Une tranchée de la Guerre de 1914-18

En ce 2 novembre 1918, les soldats commencent à respirer. Des bruits d’armistice circulent dans les tranchées. Des deux cotés du front, le calme est revenu. C’était sans compter avec le lieutenant d’Aulnay-Pradelle (Pradelle pour les soldats qui se moquent bien de son titre). Il veut une dernière victoire… « Le lieutenant d’Aulnay-Pradelle est un homme décidé, sauvage et primitif. » Il décide l’attaque de la cote 113 ! Trente-six morts et de nombreux blessés. Albert Maillard, tombé dans un trou d’obus dont il n’arrive pas à s’extirper, voit la mort arriver.
Regardant le ciel il murmure : « Au revoir là-haut. » C’est alors qu’Édouard Péricourt, fauché par un obus, tombe violemment sur lui et lui rend la vie. À partir de ce moment ils ne vont plus se quitter, même si tout les sépare. Albert est ce que l’on appelait « un rond de cuir », caissier dans une banque de province, Édouard, fils d’un riche banquier et homme d’affaires parisien, ne sait pas ce que compter veut dire lorsqu’il s’agit d’argent. Albert le suit à l’hôpital militaire.

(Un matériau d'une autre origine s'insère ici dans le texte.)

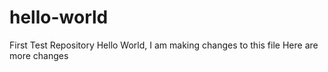 # hello-world
First Test Repository
Hello World, I am making changes to this file
Here are more changes
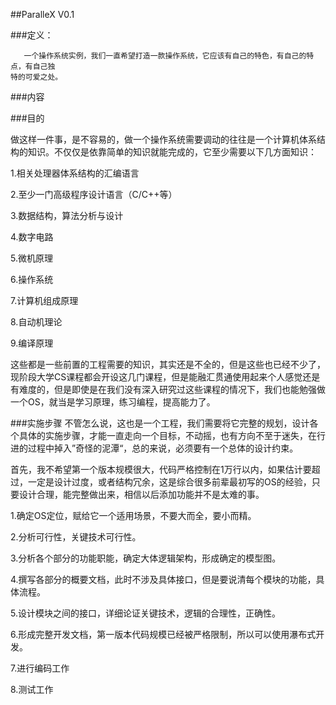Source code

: 
##ParalleX   V0.1

###定义：
   
       一个操作系统实例，我们一直希望打造一款操作系统，它应该有自己的特色，有自己的特点，有自己独
    特的可爱之处。
    
###内容



###目的

做这样一件事，是不容易的，做一个操作系统需要调动的往往是一个计算机体系结构的知识。不仅仅是依靠简单的知识就能完成的，它至少需要以下几方面知识：

1.相关处理器体系结构的汇编语言

2.至少一门高级程序设计语言（C/C++等）

3.数据结构，算法分析与设计

4.数字电路

5.微机原理

6.操作系统

7.计算机组成原理

8.自动机理论

9.编译原理

这些都是一些前置的工程需要的知识，其实还是不全的，但是这些也已经不少了，现阶段大学CS课程都会开设这几门课程，但是能融汇贯通使用起来个人感觉还是有难度的，但是即使是在我们没有深入研究过这些课程的情况下，我们也能勉强做一个OS，就当是学习原理，练习编程，提高能力了。

###实施步骤
不管怎么说，这也是一个工程，我们需要将它完整的规划，设计各个具体的实施步骤，才能一直走向一个目标，不动摇，也有方向不至于迷失，在行进的过程中掉入”奇怪的泥潭“，总的来说，必须要有一个总体的设计约束。

首先，我不希望第一个版本规模很大，代码严格控制在1万行以内，如果估计要超过，一定是设计过度，或者结构冗余，这是综合很多前辈最初写的OS的经验，只要设计合理，能完整做出来，相信以后添加功能并不是太难的事。

1.确定OS定位，赋给它一个适用场景，不要大而全，要小而精。

2.分析可行性，关键技术可行性。

3.分析各个部分的功能职能，确定大体逻辑架构，形成确定的模型图。

4.撰写各部分的概要文档，此时不涉及具体接口，但是要说清每个模块的功能，具体流程。

5.设计模块之间的接口，详细论证关键技术，逻辑的合理性，正确性。

6.形成完整开发文档，第一版本代码规模已经被严格限制，所以可以使用瀑布式开发。

7.进行编码工作

8.测试工作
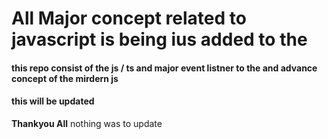 # All Major concept related to javascript is being ius added to the 
#### this repo consist of the js / ts and major event listner to the and advance concept of the mirdern js
#### this will be updated
**Thankyou All**
nothing was to update
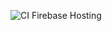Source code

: ![CI Firebase Hosting](https://github.com/lucaspompeun/fsm/workflows/CI%20Firebase%20Hosting/badge.svg?branch=master)
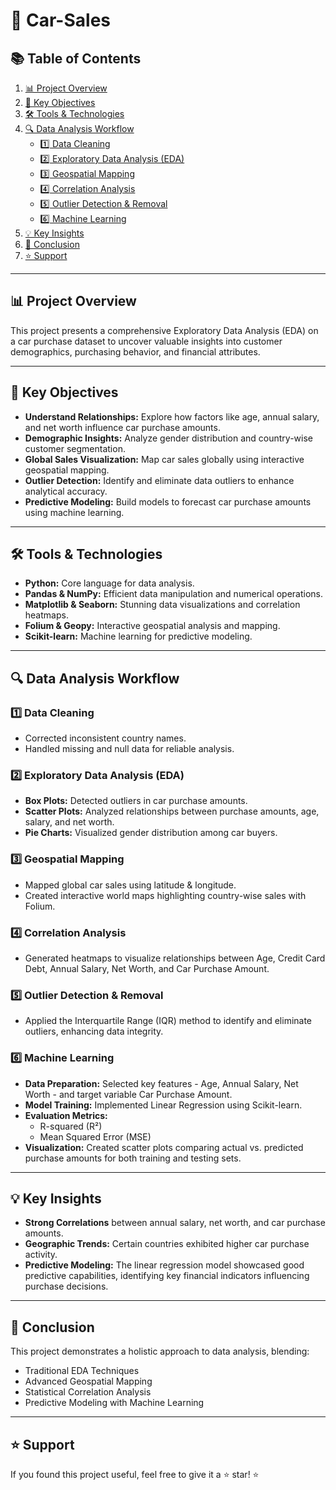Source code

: # 🚗 Car-Sales  

## 📚 Table of Contents  
1. [📊 Project Overview](#-project-overview)  
2. [🎯 Key Objectives](#-key-objectives)  
3. [🛠️ Tools & Technologies](#tools--technologies)  
4. [🔍 Data Analysis Workflow](#-data-analysis-workflow)  
   - [1️⃣ Data Cleaning](#1️⃣-data-cleaning)  
   - [2️⃣ Exploratory Data Analysis (EDA)](#2️⃣-exploratory-data-analysis-eda)  
   - [3️⃣ Geospatial Mapping](#3️⃣-geospatial-mapping)  
   - [4️⃣ Correlation Analysis](#4️⃣-correlation-analysis)  
   - [5️⃣ Outlier Detection & Removal](#5️⃣-outlier-detection--removal)  
   - [6️⃣ Machine Learning](#6️⃣-machine-learning)  
5. [💡 Key Insights](#-key-insights)  
6. [🚀 Conclusion](#-conclusion)  
7. [⭐ Support](#-support)  

---

## 📊 Project Overview  
This project presents a comprehensive Exploratory Data Analysis (EDA) on a car purchase dataset to uncover valuable insights into customer demographics, purchasing behavior, and financial attributes.  

---

## 🎯 Key Objectives  
- **Understand Relationships:** Explore how factors like age, annual salary, and net worth influence car purchase amounts.  
- **Demographic Insights:** Analyze gender distribution and country-wise customer segmentation.  
- **Global Sales Visualization:** Map car sales globally using interactive geospatial mapping.  
- **Outlier Detection:** Identify and eliminate data outliers to enhance analytical accuracy.  
- **Predictive Modeling:** Build models to forecast car purchase amounts using machine learning.  

---

## 🛠️ Tools & Technologies
- **Python:** Core language for data analysis.  
- **Pandas & NumPy:** Efficient data manipulation and numerical operations.  
- **Matplotlib & Seaborn:** Stunning data visualizations and correlation heatmaps.  
- **Folium & Geopy:** Interactive geospatial analysis and mapping.  
- **Scikit-learn:** Machine learning for predictive modeling.  

---

## 🔍 Data Analysis Workflow  

### 1️⃣ Data Cleaning  
- Corrected inconsistent country names.  
- Handled missing and null data for reliable analysis.  

### 2️⃣ Exploratory Data Analysis (EDA)  
- **Box Plots:** Detected outliers in car purchase amounts.  
- **Scatter Plots:** Analyzed relationships between purchase amounts, age, salary, and net worth.  
- **Pie Charts:** Visualized gender distribution among car buyers.  

### 3️⃣ Geospatial Mapping  
- Mapped global car sales using latitude & longitude.  
- Created interactive world maps highlighting country-wise sales with Folium.  

### 4️⃣ Correlation Analysis  
- Generated heatmaps to visualize relationships between Age, Credit Card Debt, Annual Salary, Net Worth, and Car Purchase Amount.  

### 5️⃣ Outlier Detection & Removal  
- Applied the Interquartile Range (IQR) method to identify and eliminate outliers, enhancing data integrity.  

### 6️⃣ Machine Learning  
- **Data Preparation:** Selected key features - Age, Annual Salary, Net Worth - and target variable Car Purchase Amount.  
- **Model Training:** Implemented Linear Regression using Scikit-learn.  
- **Evaluation Metrics:**  
  - R-squared (R²)  
  - Mean Squared Error (MSE)  
- **Visualization:** Created scatter plots comparing actual vs. predicted purchase amounts for both training and testing sets.  

---

## 💡 Key Insights  
- **Strong Correlations** between annual salary, net worth, and car purchase amounts.  
- **Geographic Trends:** Certain countries exhibited higher car purchase activity.  
- **Predictive Modeling:** The linear regression model showcased good predictive capabilities, identifying key financial indicators influencing purchase decisions.  

---

## 🚀 Conclusion  
This project demonstrates a holistic approach to data analysis, blending:  
- Traditional EDA Techniques  
- Advanced Geospatial Mapping  
- Statistical Correlation Analysis  
- Predictive Modeling with Machine Learning  

---

## ⭐ Support  
If you found this project useful, feel free to give it a ⭐ star! ⭐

Puis, après la démobilisation (Cécile ayant trouvé un fiancé plus à la hauteur !), il revient à Paris et prend en charge cette gueule cassée (vraiment cassée !) qui plus est estropié.

La deuxième partie du roman fait découvrir au lecteur le Paris de l’après guerre, où les riches deviennent de plus en plus riches, ne reculant devant rien pour augmenter leur profit. Le scandale, véridique, des cimetières militaires en est un parfait exemple. Mais pour Albert et Édouard, l’horizon est plutôt sombre. La course à la morphine pour soulager les souffrances de son ami conduit Albert à des actes de plus en plus répréhensibles. Ce n’est pas avec son salaire d’homme-sandwich qu’il peut subvenir à tout !
Édouard, qui est déclaré officiellement mort « au champ d’honneur », ne sort jamais de l’appartement minable qu’ils occupent. Il refuse de revoir sa famille. Mais un jour enfin, il se remet à son occupation favorite : le dessin. C’est alors que va germer dans son esprit une vaste escroquerie, dans le but avoué de gagner beaucoup d’argent, mais plus vraisemblablement de se venger de ce que la guerre a fait de lui. Aidé d’Albert, il arrive à ses fins… Mais en 1920 on n’aime pas ceux qui osent se moquer des héros qui ont sauvé la France !

Pierre Lemaître réalise une œuvre romanesque très forte. Il dépeint une société où les pauvres bougres qui sont revenus vivants de ce terrible carnage sont oubliés et où les riches tirent les ficelles de lamentables pantins qui exécutent leurs basses œuvres.